PCA via Eigendecomposition $$\Sigma = \frac{1}{n-1} X^TX \quad \text{(covariance)}$$ $$\Sigma = V \Lambda V^T \quad \text{(eigendecomposition)}$$ $$Z = XV_k \quad \text{(project onto top-}k\text{ eigenvectors)}$$ $V_k$ contains the top-$k$ eigenvectors. In practice, PCA is computed via SVD which is numerically more stable: $X = U\Sigma V^T$, so principal components are the columns of $V$.
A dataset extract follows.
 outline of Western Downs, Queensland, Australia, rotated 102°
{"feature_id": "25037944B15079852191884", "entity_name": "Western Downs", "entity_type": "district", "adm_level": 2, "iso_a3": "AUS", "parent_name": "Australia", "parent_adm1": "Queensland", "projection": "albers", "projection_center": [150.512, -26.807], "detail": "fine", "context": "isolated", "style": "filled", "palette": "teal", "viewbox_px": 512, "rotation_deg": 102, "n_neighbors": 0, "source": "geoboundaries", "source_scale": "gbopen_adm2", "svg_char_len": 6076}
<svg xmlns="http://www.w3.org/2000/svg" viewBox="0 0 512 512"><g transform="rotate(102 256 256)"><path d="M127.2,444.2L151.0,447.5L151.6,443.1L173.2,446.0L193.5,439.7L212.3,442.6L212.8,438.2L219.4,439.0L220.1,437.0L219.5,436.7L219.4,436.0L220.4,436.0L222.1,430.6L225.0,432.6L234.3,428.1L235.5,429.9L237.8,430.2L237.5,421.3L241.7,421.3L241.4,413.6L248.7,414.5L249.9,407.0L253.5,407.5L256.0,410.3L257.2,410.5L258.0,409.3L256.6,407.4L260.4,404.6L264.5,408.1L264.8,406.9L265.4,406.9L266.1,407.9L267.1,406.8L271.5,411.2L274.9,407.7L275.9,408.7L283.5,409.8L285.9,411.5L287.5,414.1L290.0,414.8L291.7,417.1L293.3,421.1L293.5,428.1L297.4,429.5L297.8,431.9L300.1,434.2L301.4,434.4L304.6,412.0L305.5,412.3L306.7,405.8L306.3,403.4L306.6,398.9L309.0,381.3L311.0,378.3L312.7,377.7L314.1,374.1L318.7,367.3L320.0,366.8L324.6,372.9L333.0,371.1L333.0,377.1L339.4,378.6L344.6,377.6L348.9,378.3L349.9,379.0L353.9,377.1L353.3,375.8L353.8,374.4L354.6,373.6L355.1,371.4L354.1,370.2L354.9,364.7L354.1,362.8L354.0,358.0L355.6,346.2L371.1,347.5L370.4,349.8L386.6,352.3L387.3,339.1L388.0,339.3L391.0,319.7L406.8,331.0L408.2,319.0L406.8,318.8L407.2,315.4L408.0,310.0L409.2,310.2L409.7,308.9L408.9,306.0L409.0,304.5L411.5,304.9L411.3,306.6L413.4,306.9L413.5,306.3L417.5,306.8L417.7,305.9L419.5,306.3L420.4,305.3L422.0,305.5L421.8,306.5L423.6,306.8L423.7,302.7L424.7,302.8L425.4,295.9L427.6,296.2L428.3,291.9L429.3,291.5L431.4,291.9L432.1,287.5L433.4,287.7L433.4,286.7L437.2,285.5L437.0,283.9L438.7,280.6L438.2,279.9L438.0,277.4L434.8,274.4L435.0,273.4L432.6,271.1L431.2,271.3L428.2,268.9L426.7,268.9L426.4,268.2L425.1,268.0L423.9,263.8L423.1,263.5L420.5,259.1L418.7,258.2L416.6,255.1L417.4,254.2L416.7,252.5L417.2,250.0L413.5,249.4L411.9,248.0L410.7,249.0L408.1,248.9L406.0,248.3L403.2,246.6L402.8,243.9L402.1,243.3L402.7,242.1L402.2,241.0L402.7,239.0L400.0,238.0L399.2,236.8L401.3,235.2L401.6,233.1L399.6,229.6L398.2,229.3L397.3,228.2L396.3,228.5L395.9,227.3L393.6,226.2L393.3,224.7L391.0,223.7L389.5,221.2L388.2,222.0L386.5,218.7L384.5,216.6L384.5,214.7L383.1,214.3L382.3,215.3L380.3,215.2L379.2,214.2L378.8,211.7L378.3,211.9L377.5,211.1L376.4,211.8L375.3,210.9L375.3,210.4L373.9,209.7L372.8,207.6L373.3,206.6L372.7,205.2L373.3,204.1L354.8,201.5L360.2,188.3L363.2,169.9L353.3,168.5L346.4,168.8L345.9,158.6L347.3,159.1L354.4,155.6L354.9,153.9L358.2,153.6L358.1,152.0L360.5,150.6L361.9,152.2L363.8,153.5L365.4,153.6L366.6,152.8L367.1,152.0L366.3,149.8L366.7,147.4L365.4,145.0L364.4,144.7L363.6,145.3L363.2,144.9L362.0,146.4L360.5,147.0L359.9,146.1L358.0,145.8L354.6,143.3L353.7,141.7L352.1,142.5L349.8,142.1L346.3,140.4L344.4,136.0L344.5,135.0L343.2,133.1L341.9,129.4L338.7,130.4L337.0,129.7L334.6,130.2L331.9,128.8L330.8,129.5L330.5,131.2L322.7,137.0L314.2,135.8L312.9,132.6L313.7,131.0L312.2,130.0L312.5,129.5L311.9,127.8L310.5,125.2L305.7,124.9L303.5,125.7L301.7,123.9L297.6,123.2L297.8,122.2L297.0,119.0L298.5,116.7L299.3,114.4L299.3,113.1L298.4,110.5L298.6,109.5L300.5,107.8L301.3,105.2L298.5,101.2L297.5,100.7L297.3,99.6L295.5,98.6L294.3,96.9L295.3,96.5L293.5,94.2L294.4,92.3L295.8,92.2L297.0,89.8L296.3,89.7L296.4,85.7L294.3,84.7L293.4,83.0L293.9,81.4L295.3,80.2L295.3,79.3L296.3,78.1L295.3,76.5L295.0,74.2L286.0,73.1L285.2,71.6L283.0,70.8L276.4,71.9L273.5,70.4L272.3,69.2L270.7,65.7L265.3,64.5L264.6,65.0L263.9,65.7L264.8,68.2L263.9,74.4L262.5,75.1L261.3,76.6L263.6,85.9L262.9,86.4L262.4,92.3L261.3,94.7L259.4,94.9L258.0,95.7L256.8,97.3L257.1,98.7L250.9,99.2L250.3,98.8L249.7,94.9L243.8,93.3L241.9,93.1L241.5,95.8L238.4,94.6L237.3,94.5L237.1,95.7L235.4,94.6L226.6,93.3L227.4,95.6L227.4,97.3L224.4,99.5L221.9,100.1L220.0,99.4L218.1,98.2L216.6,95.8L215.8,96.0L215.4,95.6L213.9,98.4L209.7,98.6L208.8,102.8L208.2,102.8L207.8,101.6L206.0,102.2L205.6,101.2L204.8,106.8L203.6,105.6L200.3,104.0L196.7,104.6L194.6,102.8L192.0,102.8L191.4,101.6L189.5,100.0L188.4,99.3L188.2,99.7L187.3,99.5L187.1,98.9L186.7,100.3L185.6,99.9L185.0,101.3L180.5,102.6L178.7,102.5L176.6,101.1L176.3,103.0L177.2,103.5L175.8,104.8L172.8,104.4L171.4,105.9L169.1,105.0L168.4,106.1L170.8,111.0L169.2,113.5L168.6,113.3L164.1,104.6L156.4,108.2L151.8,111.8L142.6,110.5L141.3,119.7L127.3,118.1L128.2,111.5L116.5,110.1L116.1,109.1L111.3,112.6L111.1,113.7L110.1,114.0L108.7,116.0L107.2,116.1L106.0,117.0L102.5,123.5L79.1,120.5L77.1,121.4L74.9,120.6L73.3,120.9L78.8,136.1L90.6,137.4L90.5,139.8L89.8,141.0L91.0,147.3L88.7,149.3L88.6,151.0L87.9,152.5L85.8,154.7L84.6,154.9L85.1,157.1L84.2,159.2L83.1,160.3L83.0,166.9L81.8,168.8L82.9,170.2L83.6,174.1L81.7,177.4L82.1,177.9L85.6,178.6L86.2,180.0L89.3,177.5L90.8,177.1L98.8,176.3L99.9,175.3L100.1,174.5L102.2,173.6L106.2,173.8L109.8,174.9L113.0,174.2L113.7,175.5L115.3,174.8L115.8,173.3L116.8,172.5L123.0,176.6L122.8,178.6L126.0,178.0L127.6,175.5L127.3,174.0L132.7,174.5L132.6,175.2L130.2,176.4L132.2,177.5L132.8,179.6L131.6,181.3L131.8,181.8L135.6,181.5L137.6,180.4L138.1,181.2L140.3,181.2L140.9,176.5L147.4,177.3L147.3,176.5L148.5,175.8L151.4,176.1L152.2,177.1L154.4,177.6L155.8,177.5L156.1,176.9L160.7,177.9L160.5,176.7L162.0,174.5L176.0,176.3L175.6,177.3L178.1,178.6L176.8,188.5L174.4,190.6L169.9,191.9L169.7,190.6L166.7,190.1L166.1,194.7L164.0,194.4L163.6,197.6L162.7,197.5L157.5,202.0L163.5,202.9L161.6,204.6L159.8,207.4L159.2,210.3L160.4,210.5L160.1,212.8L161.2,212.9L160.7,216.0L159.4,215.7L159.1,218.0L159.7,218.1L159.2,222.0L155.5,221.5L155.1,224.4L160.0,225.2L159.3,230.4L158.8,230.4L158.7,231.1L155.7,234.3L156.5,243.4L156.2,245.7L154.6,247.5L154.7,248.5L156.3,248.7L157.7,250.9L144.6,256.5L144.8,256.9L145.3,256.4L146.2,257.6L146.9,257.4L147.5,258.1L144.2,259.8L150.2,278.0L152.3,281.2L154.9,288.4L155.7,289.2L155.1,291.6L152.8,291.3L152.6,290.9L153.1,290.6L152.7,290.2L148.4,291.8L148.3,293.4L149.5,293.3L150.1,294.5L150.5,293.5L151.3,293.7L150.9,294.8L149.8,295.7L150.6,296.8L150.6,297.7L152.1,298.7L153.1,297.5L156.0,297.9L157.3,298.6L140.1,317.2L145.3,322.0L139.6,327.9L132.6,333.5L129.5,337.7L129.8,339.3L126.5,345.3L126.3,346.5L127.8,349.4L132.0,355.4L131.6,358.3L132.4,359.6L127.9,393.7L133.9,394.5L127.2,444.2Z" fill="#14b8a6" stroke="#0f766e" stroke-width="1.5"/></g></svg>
⚡ PCA — Variance Explained by Components

Python

import numpy as np

def pca(X, k):
    """PCA via SVD. Returns projected data and explained variance ratio."""
    X_c = X - X.mean(axis=0)               # center
    U, S, Vt = np.linalg.svd(X_c, full_matrices=False)
    explained = (S**2) / (S**2).sum()
    Z = X_c @ Vt[:k].T                   # project
    return Z, explained[:k], Vt[:k]       # scores, variance, components

t-SNE

Reduction Non-Linear Maaten & Hinton 2008

t-SNE (t-distributed Stochastic Neighbor Embedding) is the gold standard for visualizing high-dimensional data in 2D. Unlike PCA, it preserves local neighborhood structure rather than global variance — clusters that are tightly packed in high dimensions appear tightly packed in the 2D projection.
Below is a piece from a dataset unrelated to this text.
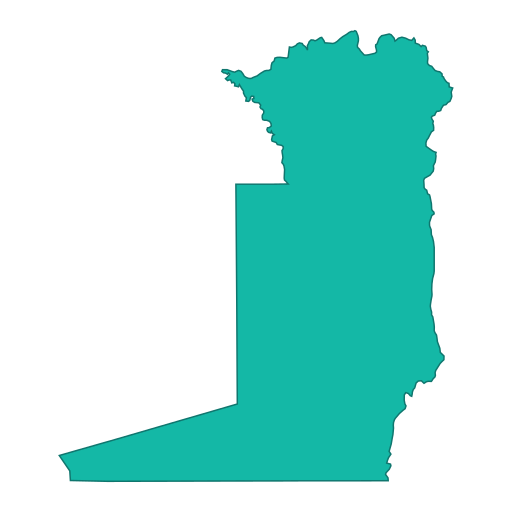 the district of Cujubim, Rondônia, Brazil
{"feature_id": "56859067B44004203412105", "entity_name": "Cujubim", "entity_type": "district", "adm_level": 2, "iso_a3": "BRA", "parent_name": "Brazil", "parent_adm1": "Rondônia", "projection": "natural_earth1", "projection_center": [-62.503, -9.128], "detail": "fine", "context": "isolated", "style": "filled", "palette": "teal", "viewbox_px": 512, "rotation_deg": 0, "n_neighbors": 0, "source": "geoboundaries", "source_scale": "gbopen_adm2", "svg_char_len": 4351}
<svg xmlns="http://www.w3.org/2000/svg" viewBox="0 0 512 512"><path d="M413.9,37.9L411.7,40.4L408.9,39.8L405.7,38.2L401.9,37.2L398.4,38.2L396.4,40.1L395.0,41.1L394.1,38.1L391.1,34.7L389.2,34.0L384.1,35.2L381.7,35.7L380.1,37.2L379.0,38.7L377.8,42.0L377.0,44.0L375.7,44.8L375.6,46.6L376.5,50.1L376.5,52.1L374.9,53.3L368.5,54.8L366.0,55.1L364.2,55.0L360.4,50.8L359.4,49.1L357.6,47.4L357.3,45.6L358.4,40.8L358.4,38.3L357.9,35.6L356.2,31.4L354.9,30.7L353.4,31.5L351.4,31.4L349.2,32.4L346.5,34.4L342.8,36.6L340.2,38.6L337.2,41.4L334.9,42.9L332.9,43.5L329.9,43.2L324.8,42.8L323.9,40.6L321.7,37.4L320.3,37.7L316.4,40.3L315.0,40.8L313.5,40.1L311.1,39.9L309.2,41.7L308.5,43.6L307.4,45.6L307.5,50.1L306.6,48.5L305.3,46.6L303.2,45.1L302.2,43.5L299.4,42.9L297.3,43.9L295.8,45.6L292.9,47.0L291.3,47.4L289.4,47.0L288.1,57.2L286.8,58.1L280.0,57.3L277.1,57.4L274.9,58.1L274.2,60.9L272.0,62.8L271.3,65.3L270.9,69.3L269.0,70.4L266.4,70.5L264.4,71.0L260.6,73.3L257.1,75.9L253.0,77.5L251.6,78.3L249.9,78.5L248.0,78.2L245.9,77.3L244.3,76.2L242.8,73.6L241.0,71.3L238.6,70.4L236.4,71.3L234.7,72.2L232.4,71.6L227.1,69.7L222.5,69.7L221.8,71.4L223.5,72.8L225.6,73.1L227.4,74.2L228.4,72.8L229.7,74.2L228.8,75.6L227.2,77.2L225.5,78.7L227.6,80.6L229.0,80.0L230.7,80.0L231.8,82.9L233.5,82.3L234.9,83.8L234.6,85.9L236.2,86.2L238.5,86.8L239.4,84.6L241.1,87.5L242.4,89.6L243.5,91.0L243.5,93.1L244.9,96.1L246.4,97.7L245.8,101.0L248.5,101.4L249.7,100.5L250.6,97.1L251.8,96.1L253.7,96.4L253.9,98.5L252.1,99.1L252.8,101.2L254.6,102.4L258.8,102.8L260.7,105.1L260.0,107.0L261.0,108.7L262.5,109.3L263.8,111.0L263.7,113.0L262.3,115.2L262.2,117.5L262.7,119.6L264.3,120.2L266.8,120.3L269.6,121.4L271.0,123.5L271.3,126.0L269.2,127.6L267.5,127.8L266.9,129.7L267.6,131.4L268.7,132.4L270.6,132.9L271.4,131.2L272.3,133.4L274.3,134.7L272.4,135.9L272.0,137.8L271.6,139.6L272.1,141.1L274.4,141.9L276.2,142.5L277.3,144.5L279.2,144.9L281.6,145.3L283.2,146.6L283.1,148.7L282.0,150.6L282.2,152.8L282.6,155.1L282.9,157.7L282.2,160.6L281.9,162.7L283.3,164.3L284.0,166.0L284.6,169.6L284.3,175.4L284.2,178.2L284.5,180.0L285.9,181.3L288.2,184.0L273.1,184.2L235.9,184.2L236.8,307.5L237.3,404.0L161.3,426.1L109.8,441.1L107.6,441.7L78.1,450.1L59.3,455.5L66.8,466.5L69.8,470.9L70.4,480.5L107.4,481.3L227.0,481.0L279.8,480.9L301.8,480.8L355.2,480.8L388.2,480.7L388.0,477.9L385.6,474.5L386.0,472.8L389.3,469.2L390.9,465.8L390.5,464.1L386.7,463.1L387.4,460.6L388.5,457.7L390.9,454.1L389.1,451.4L391.2,444.0L392.2,438.2L392.9,434.6L393.5,428.1L393.3,425.3L393.5,422.6L394.4,419.8L395.3,418.3L399.4,413.5L403.1,410.2L405.1,408.7L406.0,405.9L404.9,403.9L404.2,400.2L404.3,394.9L405.8,392.6L408.4,393.5L410.3,395.7L411.7,396.3L412.2,394.0L412.4,392.0L413.3,389.5L414.7,387.9L416.1,383.0L418.3,381.0L421.4,380.8L424.0,383.3L426.5,381.7L428.3,381.3L431.4,381.4L433.2,378.7L434.9,377.0L435.4,375.4L435.1,372.7L435.7,370.5L440.1,363.5L441.9,361.6L443.9,359.7L444.0,356.0L440.3,352.4L439.8,348.2L437.4,341.7L437.0,338.3L436.5,335.1L434.8,332.4L434.2,330.6L434.3,327.0L434.0,323.9L432.8,316.9L431.6,314.9L431.6,312.1L430.8,309.3L430.3,306.2L430.5,304.0L431.1,300.1L431.9,296.1L432.0,294.4L431.7,289.5L431.9,283.9L432.6,278.5L433.9,273.6L434.2,271.0L434.2,257.4L434.2,247.5L433.5,241.6L432.5,237.4L431.4,234.7L431.1,229.7L429.6,225.9L429.5,224.2L429.5,222.2L431.8,215.5L434.1,213.9L433.9,212.2L432.7,211.0L431.7,209.5L431.4,203.7L430.0,196.5L429.5,194.9L427.6,193.8L426.7,190.2L425.2,189.2L424.1,187.7L424.0,184.7L423.7,180.2L424.5,178.3L427.6,176.5L430.1,175.1L431.8,172.9L433.2,171.2L433.7,168.7L433.4,165.7L434.4,163.6L435.2,162.1L435.6,159.6L435.8,157.8L436.0,156.0L435.6,154.0L436.1,152.4L433.6,151.5L432.1,150.6L428.8,148.3L426.1,146.3L425.9,143.0L426.7,140.1L428.3,138.0L429.4,135.7L431.4,131.9L433.6,130.3L433.7,127.5L433.4,125.2L432.8,123.5L433.3,121.2L432.0,119.3L431.4,117.3L432.3,116.1L434.7,115.2L435.6,113.1L436.7,111.4L438.8,111.2L440.7,110.5L441.4,108.4L443.5,105.2L446.0,104.6L448.0,102.3L449.9,101.4L451.2,98.4L451.8,96.3L451.2,92.1L452.7,88.0L449.2,86.9L449.0,83.3L447.4,82.7L445.9,81.2L444.0,78.5L443.5,77.0L442.2,76.3L442.0,73.8L439.8,71.8L437.4,71.4L435.1,70.5L433.8,69.0L431.7,66.3L429.4,65.5L427.6,63.6L427.5,61.7L427.9,58.2L427.3,53.2L428.3,51.8L426.7,50.6L426.2,47.6L425.4,46.2L422.4,45.3L421.1,46.6L418.9,44.4L415.3,43.1L415.2,40.1L413.9,37.9Z" fill="#14b8a6" stroke="#0f766e" stroke-width="1.5"/></svg>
t-SNE Cost (Kullback-Leibler Divergence) $$p_{j|i} = \frac{\exp(-\|x_i - x_j\|^2 / 2\sigma_i^2)}{\sum_{k \neq i}\exp(-\|x_i - x_k\|^2 / 2\sigma_i^2)}$$ $$q_{ij} = \frac{(1 + \|y_i - y_j\|^2)^{-1}}{\sum_{k \neq l}(1 + \|y_k - y_l\|^2)^{-1}}$$ $$\mathcal{L} = KL(P \| Q) = \sum_{i \neq j} p_{ij} \log \frac{p_{ij}}{q_{ij}}$$ The heavy-tailed Student-t distribution for $q$ (vs Gaussian for $p$) alleviates the "crowding problem" — points at moderate distances can be separated more clearly in 2D.

⚠️

t-SNE Pitfalls

t-SNE is not deterministic, cluster sizes and distances are not meaningful, and it's $O(n^2)$ without approximations. Use UMAP for large datasets or when you need a stable, globally-faithful embedding.

UMAP

Reduction Non-Linear McInnes et al. 2018

UMAP (Uniform Manifold Approximation and Projection) is the modern successor to t-SNE. It's built on Riemannian geometry and algebraic topology, preserves both local and global structure, runs in $O(n^{1.14})$ (approximate), and supports out-of-sample transformation — making it suitable for production ML pipelines.

	PCA	t-SNE	UMAP
Method	Linear	Non-linear	Non-linear
Preserves	Global variance	Local structure	Local + global
Speed	Very fast	Slow $O(n^2)$	Fast $O(n^{1.14})$
Deterministic	Yes	No	With seed
Out-of-sample	Yes	No	Yes
Inverse transform	Yes	No	Approximate

🚀

UMAP in Production

UMAP is used at scale in genomics (single-cell RNA-seq visualization), NLP (embedding exploration), and recommendation systems. Paired with HDBSCAN for clustering, it's one of the most powerful unsupervised analysis pipelines available.